EU•AN•GE•LION (YOO-AN-GEL-EE-ON) · εὐαγγέλιον — Good News
ABOUT THE TRANSLATIONS
Different translations for different moments.
No single English Bible translation does everything well. Word-for-word translations preserve the structure of the original languages but can read stiffly. Thought-for-thought translations read smoothly but smooth over the texture of the Hebrew or Greek underneath. Older translations carry centuries of literary cadence; newer translations make compressed arguments comprehensible to a reader meeting them for the first time.
Euangelion uses several translations on purpose. The choice for any given passage depends on what that passage is asked to do — carry the cadence of Hebrew poetry, surface the precision of a Pauline clause, sit alongside a Greek word study, or simply land clearly with a reader who is tired.
Where the rendering matters, the verse is shown with a label. Translations like John 15:4 — BSB tell the reader which English voice they are hearing. There is no inline footnote explaining why. The translation choice is the choice; this page exists to explain the broader principle once.
Translations used on this site
About the legacy NIV references
A subset of the devotionals on this site were imported from earlier sources that quoted the New International Version. Major modern translations including the NIV, ESV, NASB, and NRSV are copyrighted, and their license terms restrict how much of the text can appear in a public work — even one that does not charge for access.

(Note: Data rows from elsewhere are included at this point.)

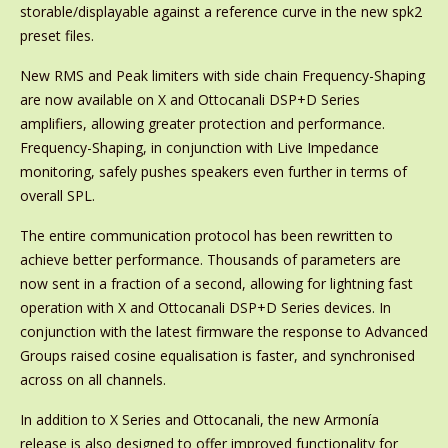
storable/displayable against a reference curve in the new spk2
preset files.
New RMS and Peak limiters with side chain Frequency-Shaping
are now available on X and Ottocanali DSP+D Series
amplifiers, allowing greater protection and performance.
Frequency-Shaping, in conjunction with Live Impedance
monitoring, safely pushes speakers even further in terms of
overall SPL.
The entire communication protocol has been rewritten to
achieve better performance. Thousands of parameters are
now sent in a fraction of a second, allowing for lightning fast
operation with X and Ottocanali DSP+D Series devices. In
conjunction with the latest firmware the response to Advanced
Groups raised cosine equalisation is faster, and synchronised
across on all channels.
In addition to X Series and Ottocanali, the new Armonía
release is also designed to offer improved functionality for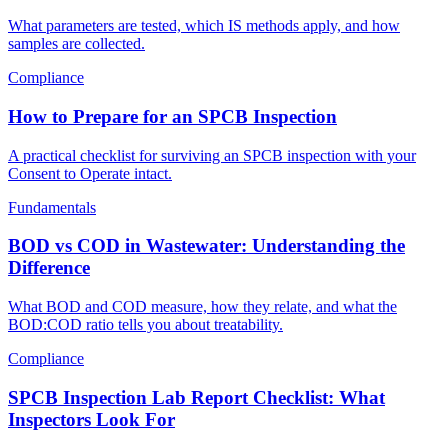
What parameters are tested, which IS methods apply, and how
samples are collected.
Compliance
How to Prepare for an SPCB Inspection
A practical checklist for surviving an SPCB inspection with your
Consent to Operate intact.
Fundamentals
BOD vs COD in Wastewater: Understanding the
Difference
What BOD and COD measure, how they relate, and what the
BOD:COD ratio tells you about treatability.
Compliance
SPCB Inspection Lab Report Checklist: What
Inspectors Look For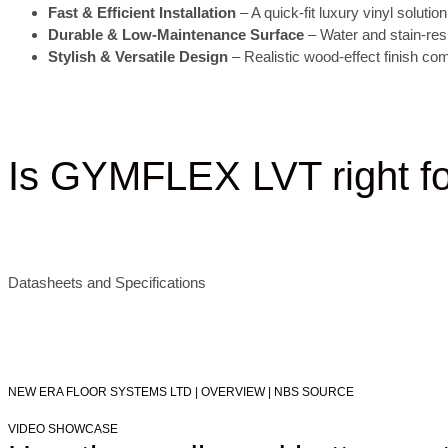
Fast & Efficient Installation
– A quick-fit luxury vinyl soluti
Durable & Low-Maintenance Surface
– Water and stain-resis
Stylish & Versatile Design
– Realistic wood-effect finish co
Is GYMFLEX LVT right f
Datasheets and Specifications
NEW ERA FLOOR SYSTEMS LTD | OVERVIEW | NBS SOURCE
VIDEO SHOWCASE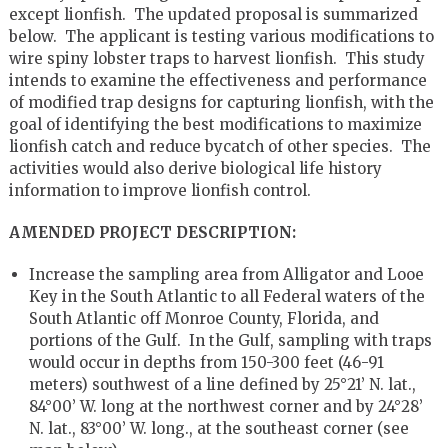
except lionfish. The updated proposal is summarized
below. The applicant is testing various modifications to
wire spiny lobster traps to harvest lionfish. This study
intends to examine the effectiveness and performance
of modified trap designs for capturing lionfish, with the
goal of identifying the best modifications to maximize
lionfish catch and reduce bycatch of other species. The
activities would also derive biological life history
information to improve lionfish control.
AMENDED PROJECT DESCRIPTION:
Increase the sampling area from Alligator and Looe
Key in the South Atlantic to all Federal waters of the
South Atlantic off Monroe County, Florida, and
portions of the Gulf. In the Gulf, sampling with traps
would occur in depths from 150-300 feet (46-91
meters) southwest of a line defined by 25°21’ N. lat.,
84°00’ W. long at the northwest corner and by 24°28’
N. lat., 83°00’ W. long., at the southeast corner (see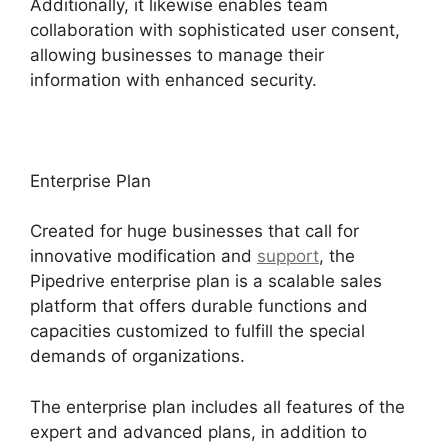
Additionally, it likewise enables team
collaboration with sophisticated user consent,
allowing businesses to manage their
information with enhanced security.
Enterprise Plan
Created for huge businesses that call for
innovative modification and
support
, the
Pipedrive enterprise plan is a scalable sales
platform that offers durable functions and
capacities customized to fulfill the special
demands of organizations.
The enterprise plan includes all features of the
expert and advanced plans, in addition to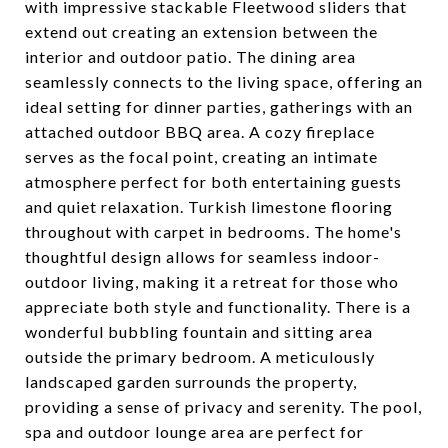
with impressive stackable Fleetwood sliders that
extend out creating an extension between the
interior and outdoor patio. The dining area
seamlessly connects to the living space, offering an
ideal setting for dinner parties, gatherings with an
attached outdoor BBQ area. A cozy fireplace
serves as the focal point, creating an intimate
atmosphere perfect for both entertaining guests
and quiet relaxation. Turkish limestone flooring
throughout with carpet in bedrooms. The home's
thoughtful design allows for seamless indoor-
outdoor living, making it a retreat for those who
appreciate both style and functionality. There is a
wonderful bubbling fountain and sitting area
outside the primary bedroom. A meticulously
landscaped garden surrounds the property,
providing a sense of privacy and serenity. The pool,
spa and outdoor lounge area are perfect for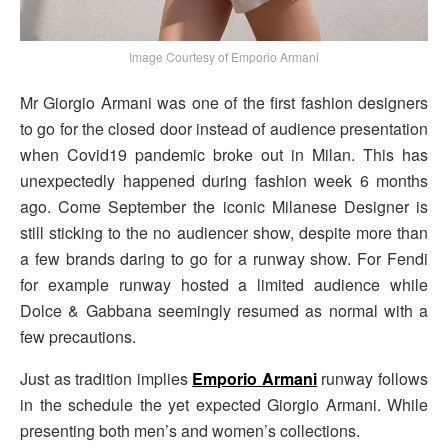
Image Courtesy of Emporio Armani
Mr Giorgio Armani was one of the first fashion designers
to go for the closed door instead of audience presentation
when Covid19 pandemic broke out in Milan. This has
unexpectedly happened during fashion week 6 months
ago. Come September the iconic Milanese Designer is
still sticking to the no audiencer show, despite more than
a few brands daring to go for a runway show. For Fendi
for example runway hosted a limited audience while
Dolce & Gabbana seemingly resumed as normal with a
few precautions.
Just as tradition implies
Emporio Armani
runway follows
in the schedule the yet expected Giorgio Armani. While
presenting both men’s and women’s collections.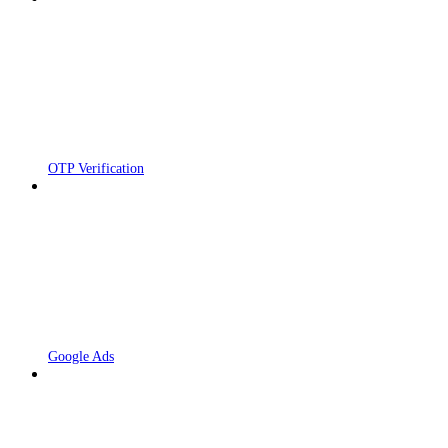
OTP Verification
Google Ads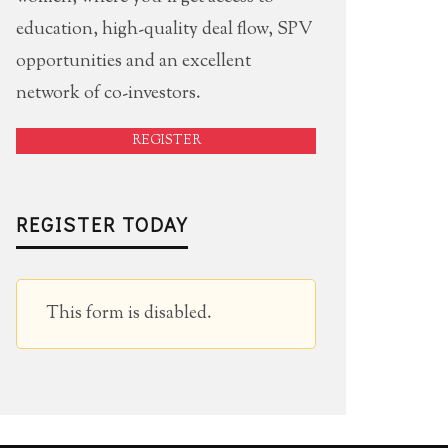
education, high-quality deal flow, SPV
opportunities and an excellent
network of co-investors.
REGISTER
REGISTER TODAY
This form is disabled.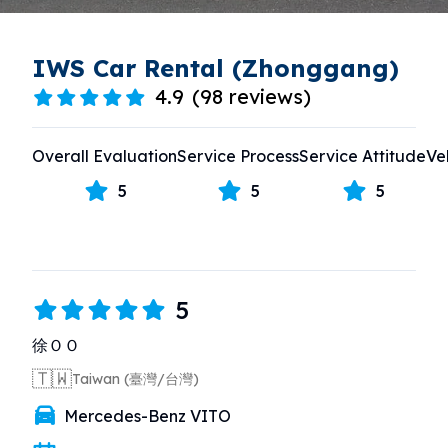
IWS Car Rental (Zhonggang)
4.9
(
98 reviews
)
Overall Evaluation
Service Process
Service Attitude
Ve
5
5
5
5
徐ＯＯ
🇹🇼
Taiwan (臺灣/台灣)
Mercedes-Benz VITO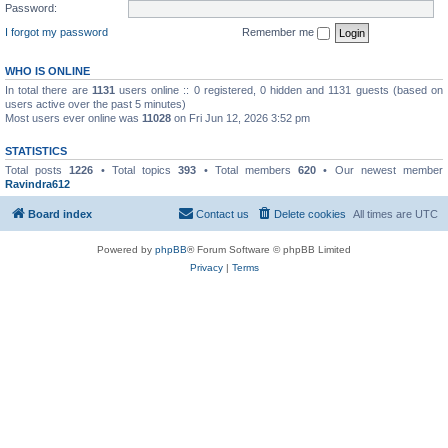
Password:
I forgot my password
Remember me
WHO IS ONLINE
In total there are
1131
users online :: 0 registered, 0 hidden and 1131 guests (based on
users active over the past 5 minutes)
Most users ever online was
11028
on Fri Jun 12, 2026 3:52 pm
STATISTICS
Total posts
1226
• Total topics
393
• Total members
620
• Our newest member
Ravindra612
Board index
Contact us
Delete cookies
All times are
UTC
Powered by
phpBB
® Forum Software © phpBB Limited
Privacy
|
Terms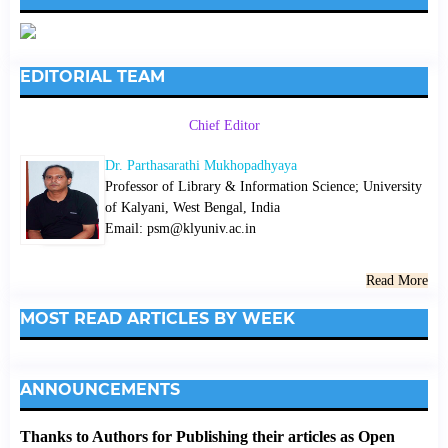
EDITORIAL TEAM
Chief Editor
Dr. Parthasarathi Mukhopadhyaya
Professor of Library & Information Science; University
of Kalyani, West Bengal, India
Email: psm@klyuniv.ac.in
Read More
MOST READ ARTICLES BY WEEK
ANNOUNCEMENTS
Thanks to Authors for Publishing their articles as Open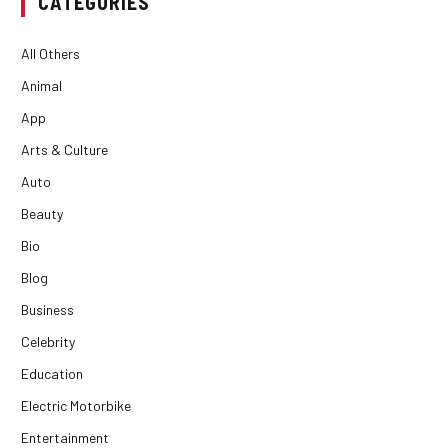
CATEGORIES
All Others
Animal
App
Arts & Culture
Auto
Beauty
Bio
Blog
Business
Celebrity
Education
Electric Motorbike
Entertainment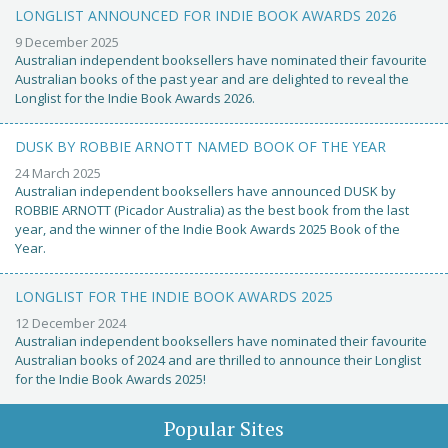
LONGLIST ANNOUNCED FOR INDIE BOOK AWARDS 2026
9 December 2025
Australian independent booksellers have nominated their favourite
Australian books of the past year and are delighted to reveal the
Longlist for the Indie Book Awards 2026.
DUSK BY ROBBIE ARNOTT NAMED BOOK OF THE YEAR
24 March 2025
Australian independent booksellers have announced DUSK by
ROBBIE ARNOTT (Picador Australia) as the best book from the last
year, and the winner of the Indie Book Awards 2025 Book of the
Year.
LONGLIST FOR THE INDIE BOOK AWARDS 2025
12 December 2024
Australian independent booksellers have nominated their favourite
Australian books of 2024 and are thrilled to announce their Longlist
for the Indie Book Awards 2025!
Popular Sites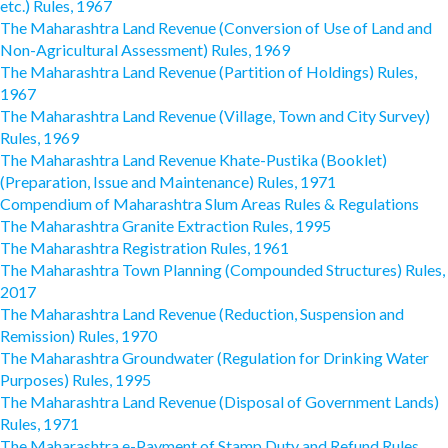
etc.) Rules, 1967
The Maharashtra Land Revenue (Conversion of Use of Land and
Non-Agricultural Assessment) Rules, 1969
The Maharashtra Land Revenue (Partition of Holdings) Rules,
1967
The Maharashtra Land Revenue (Village, Town and City Survey)
Rules, 1969
The Maharashtra Land Revenue Khate-Pustika (Booklet)
(Preparation, Issue and Maintenance) Rules, 1971
Compendium of Maharashtra Slum Areas Rules & Regulations
The Maharashtra Granite Extraction Rules, 1995
The Maharashtra Registration Rules, 1961
The Maharashtra Town Planning (Compounded Structures) Rules,
2017
The Maharashtra Land Revenue (Reduction, Suspension and
Remission) Rules, 1970
The Maharashtra Groundwater (Regulation for Drinking Water
Purposes) Rules, 1995
The Maharashtra Land Revenue (Disposal of Government Lands)
Rules, 1971
The Maharashtra e-Payment of Stamp Duty and Refund Rules,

All new devotionals written from 2026 forward use only public domain or CC0 translations. The legacy NIV references are being audited; passages that exceed permitted use are being re-rendered into a public domain or CC0 translation chosen contextually. Citations remain in place. The audit document is published when complete.
When this page changes
If a translation is added or removed from the catalog, this page is updated. If a license arrangement is reached with the publisher of a major modern translation — through a free-tier API integration or a courtesy permission — that translation is added to the table with its license status disclosed. The intent is that a careful reader can always know exactly which English voices they are reading on this site, and on what terms.